Page text -
- - - - - - -

Ordinary Cities in

Exceptional Times


24 - 26.8.2022

Keynote Speakers



Begüm Özden Fırat

Begüm Özden Fırat is Professor at the Department of Sociology in Mimar Sinan Fine Arts University, Istanbul. She completed her undergraduate education at Ankara University, Faculty of Political Sciences and gained master's degree at METU at the Department of Sociology, and received PhD degree at the University of Amsterdam (ASCA). She works in the fields of visual culture, urban sociology, and social movements studies. She is the co-editor of Commitment and Complicity in Cultural Theory and Practice (Palgrave/Macmillan, 2009), Cultural Activism: Practices, Dilemmas, Possibilities (Rodopi, 2011) and Aesthetics and Resistance in the age of Global Uprisings (İletişim, 2015). Her book entitled Encounters with the Ottoman Miniature Contemporary Readings of an Imperial Art is published by I.B. Tauris in 2015. She is one of the directors of documentary “Welcome Lenin” (2016) and the director of the short experimental video “The Lightwell” (2020).

Kosmatopoulos Nikolas

Nikolas Kosmatopoulos is an anthropologist, assistant professor at the American University of Beirut, navigator of the Floating Laboratory of Action and Theory At Sea and co-founder of the Decolonize Hellas collective. He teaches and researches on violence and peacemaking, maritime politics and anticolonialism.

- - - - - - -

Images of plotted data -
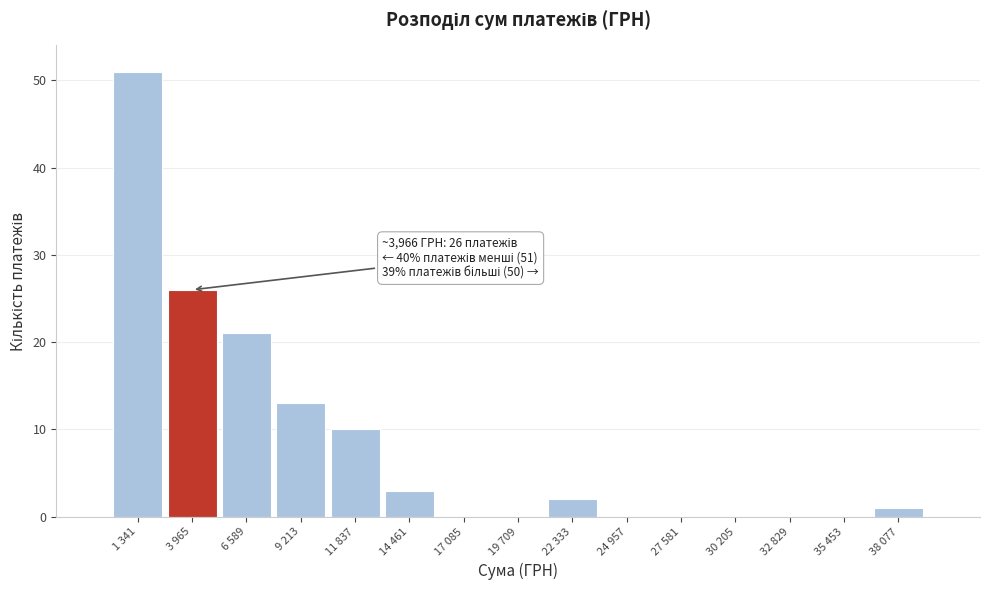

Reading left to right, transcribe all the data shown in this chart.

1 341=51	3 965=26	6 589=21	9 213=13	11 837=10	14 461=3	17 085=0	19 709=0	22 333=2	24 957=0	27 581=0	30 205=0	32 829=0	35 453=0	38 077=1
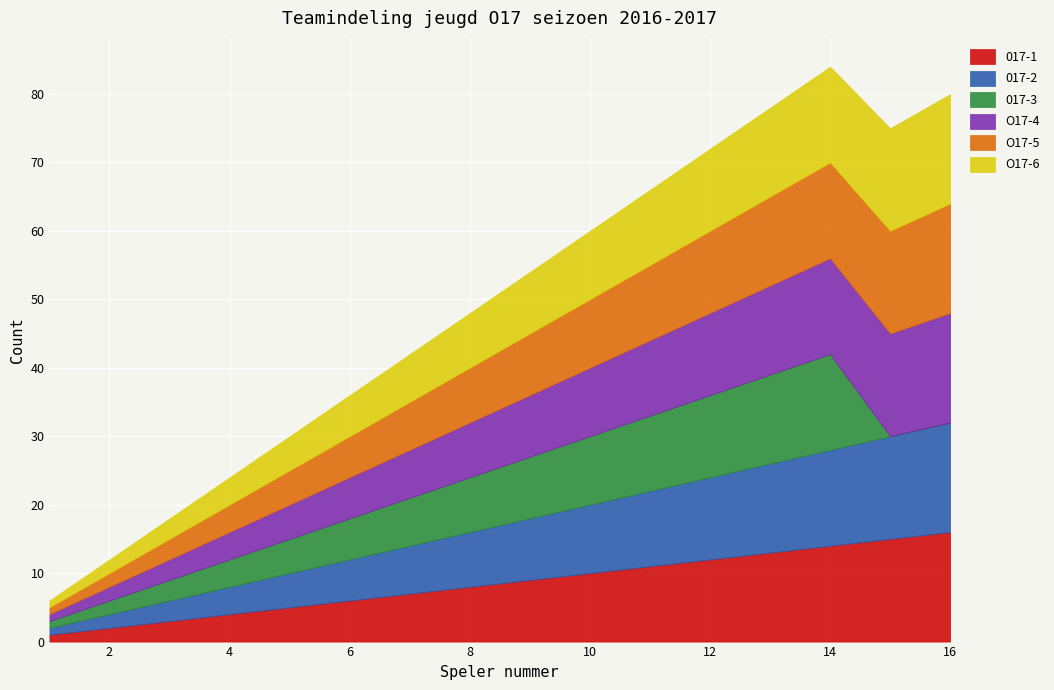

Which series has the widest spread of values?

017-1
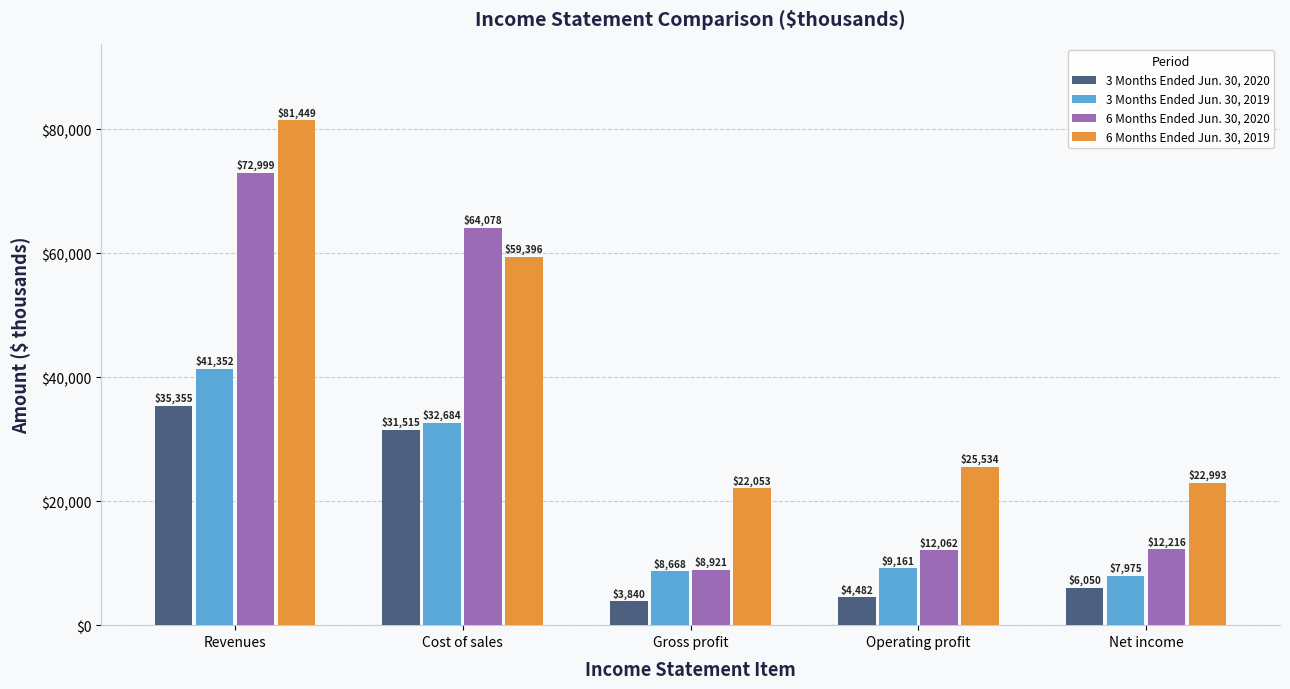

How many data points does each series have?

5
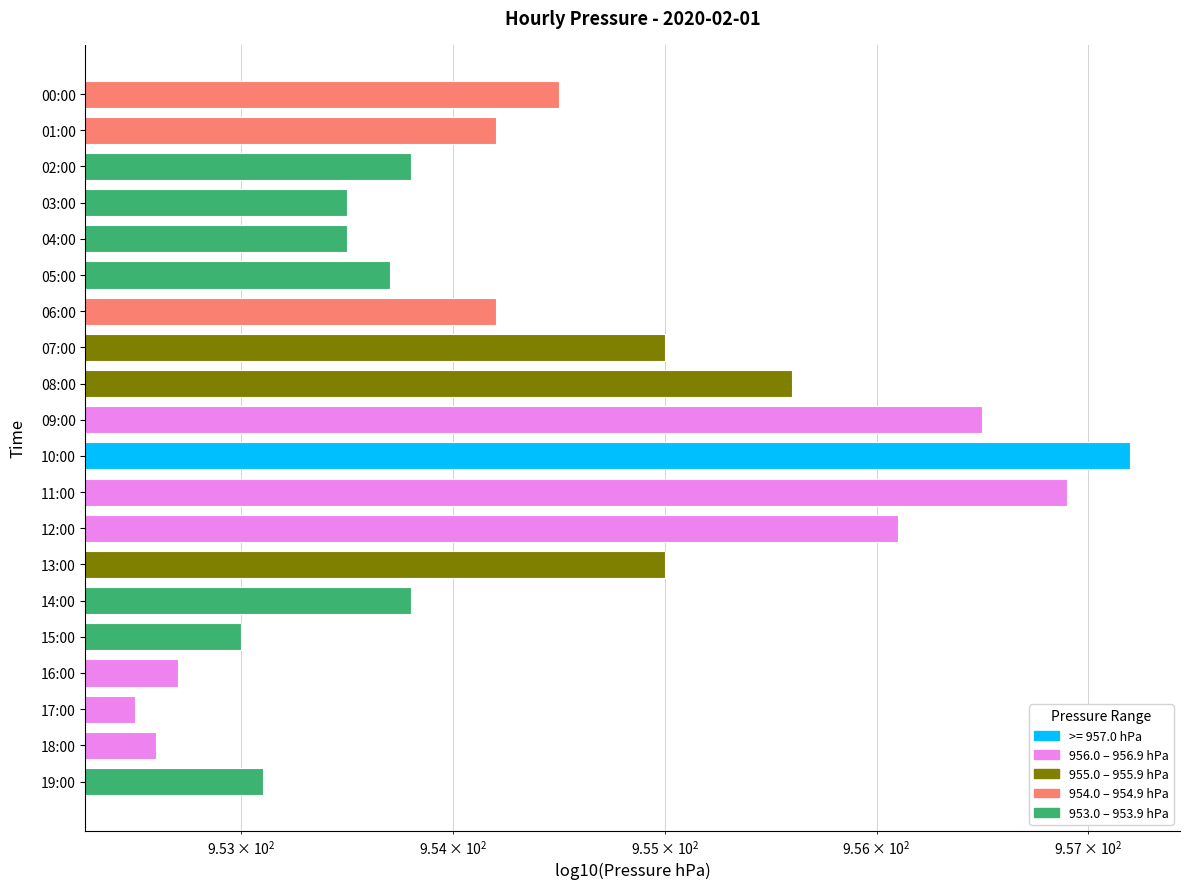

What is the maximum value shown in the chart?

957.2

- - - - - - -

Questions on the material -
1 > Where did Begüm Özden Fırat earn her PhD, according to the keynote speakers page?
2 > Write the next part of the keynote speakers page, picking up after its last sentence.

Answers for each item -
1 > At the University of Amsterdam (ASCA).

2 >
Lafazani Olga

Olga Lafazani's research interests develop at the intersections of migration, gender, urban space, borders and grassroots movements. She holds a PhD on "Transanational geographies of migration" from the Department of Geography, Harokopio University, Athens. She has worked in several research projects and her work has been published in international journals. Currently she is an adjunct lecturer in the department of History and Philosophy of Science, National and Kapodistrian University of Athens. She is also the PI of the research project "One century, Two refugee crisis" (ELIDEK) that aims to untangle the entangled histories of arrivals and departures and the different refugee figures that have shaped and have been shaped within the recent greek history.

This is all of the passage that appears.